Poseur: A Memoir of Downtown New York City in the '90s by Marc Spitz

Poseur: A Memoir of Downtown New York City in the '90s by Marc Spitz

Author:Marc Spitz [Spitz, Marc]
Language: eng
Format: epub
Tags: Autobiography, Biography, Criticism, History, Music, Non-Fiction, Personal Memoirs, Popular Culture, Social Science
ISBN: 9780306821752
Google: YIhVDgAAQBAJ
Amazon: B00B77AF00
Publisher: Hachette UK
Published: 2013-02-12T00:00:00+00:00


“I want to go home.”

“Why do we have to do it there?”

“I just want to.”

“Okay, I’ll get off work.”

“You don’t have to come.”

“Are you fucking crazy?”

London. The abortion had to be in London. There were clinics in Brooklyn. There were clinics in the East Village. We could have taken care of it in an afternoon and then tried, somehow, to rebuild to what was essentially the most solid relationship either of us had known. But she was scared. She wanted the comfort of England and her family. This had all gone down in Brooklyn. Brooklyn was tainted, and, now, so were we. We were getting rid of the kid. Neither of us knew if it was a horrible sin, and I still don’t know how I feel about it all morally, but I know it certainly felt like one. We were broken. Suddenly the sex was gone; the poor dog looked vaguely shamed as I walked her in the morning, as if she were trying to say, “I know, I’m not a baby . . .”

After she got pregnant, we didn’t fuck anymore. Didn’t play music anymore either, and music in 1995 was as good as it was in 1965: a golden age. Pulp had released Different Class, which was even better than His and Hers. Radiohead had just put out The Bends, and Blur’s The Great Escape was a perfect continuation of the peak they’d hit in Park Life. Don Hill’s was still open to us every weekend. Suddenly I realized how good I’d had it. Yes, I had to toil in a bookstore, but at least there were no abortions. She went over first. We couldn’t fly together. That night I went to Don Hill’s. It was Jack’s birthday, and I told him I’d make an appearance. He was the only one I’d told.

“Maybe they’re killing that baby right now, Girl,” he said as DJ Miss Guy cued up the new Soundgarden song “Pretty Noose.”

Things ended with Alex soon after. The procedure in the hospital there was complicated, and she got very sick. This isn’t some comment on the National Health Service. I just know she was healthy going in, and within an hour she was pale and sweaty and vomiting, unable to keep down simple beef consommé as she shook and moaned under a sheet. I paced and chain-smoked in the waiting room and, once it was clear she would have to stay overnight, had an awkward early supper with her mother.
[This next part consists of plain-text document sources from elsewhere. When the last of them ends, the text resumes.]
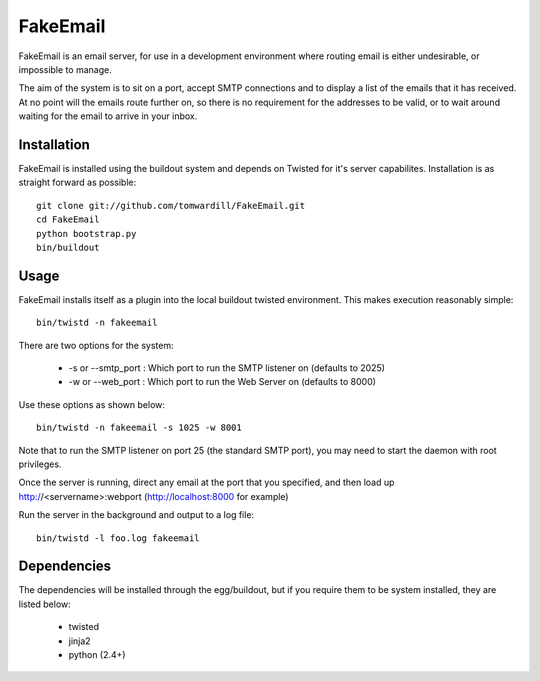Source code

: =========
FakeEmail
=========

FakeEmail is an email server, for use in a development environment where routing email is either undesirable, or impossible to manage.

The aim of the system is to sit on a port, accept SMTP connections and to display a list of the emails that it has received. 
At no point will the emails route further on, so there is no requirement for the addresses to be valid, or to wait around waiting for the email to arrive in your inbox.

Installation
------------

FakeEmail is installed using the buildout system and depends on Twisted for it's server capabilites. Installation is as straight forward as possible::

  git clone git://github.com/tomwardill/FakeEmail.git
  cd FakeEmail
  python bootstrap.py
  bin/buildout
  
  
Usage
-----

FakeEmail installs itself as a plugin into the local buildout twisted environment. This makes execution reasonably simple::

  bin/twistd -n fakeemail
  
There are two options for the system:

 * -s or --smtp_port : Which port to run the SMTP listener on (defaults to 2025)
 * -w or --web_port : Which port to run the Web Server on (defaults to 8000)
 
Use these options as shown below::

  bin/twistd -n fakeemail -s 1025 -w 8001
  
Note that to run the SMTP listener on port 25 (the standard SMTP port), you may need to start the daemon with root privileges.

Once the server is running, direct any email at the port that you specified, and then load up http://<servername>:webport (http://localhost:8000 for example)

Run the server in the background and output to a log file::

  bin/twistd -l foo.log fakeemail

Dependencies
------------

The dependencies will be installed through the egg/buildout, but if you require them to be system installed, they are listed below:

 * twisted
 * jinja2
 * python (2.4+)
“So, what year did you graduate?” she asked.

“Um . . . ’92.”

“Ah.”

The rest of Britain seemed obsessed with who was going to win the singles-chart battle between Blur or Oasis. It was on the evening news. I couldn’t give less of a shit. Once Alex was released from the hospital, I would lock myself in the family’s little bathroom with its weird porcelain tub and handheld shower, bury my face in my hands, and sob. I was on heroin again inside of a month. Alex dumped me.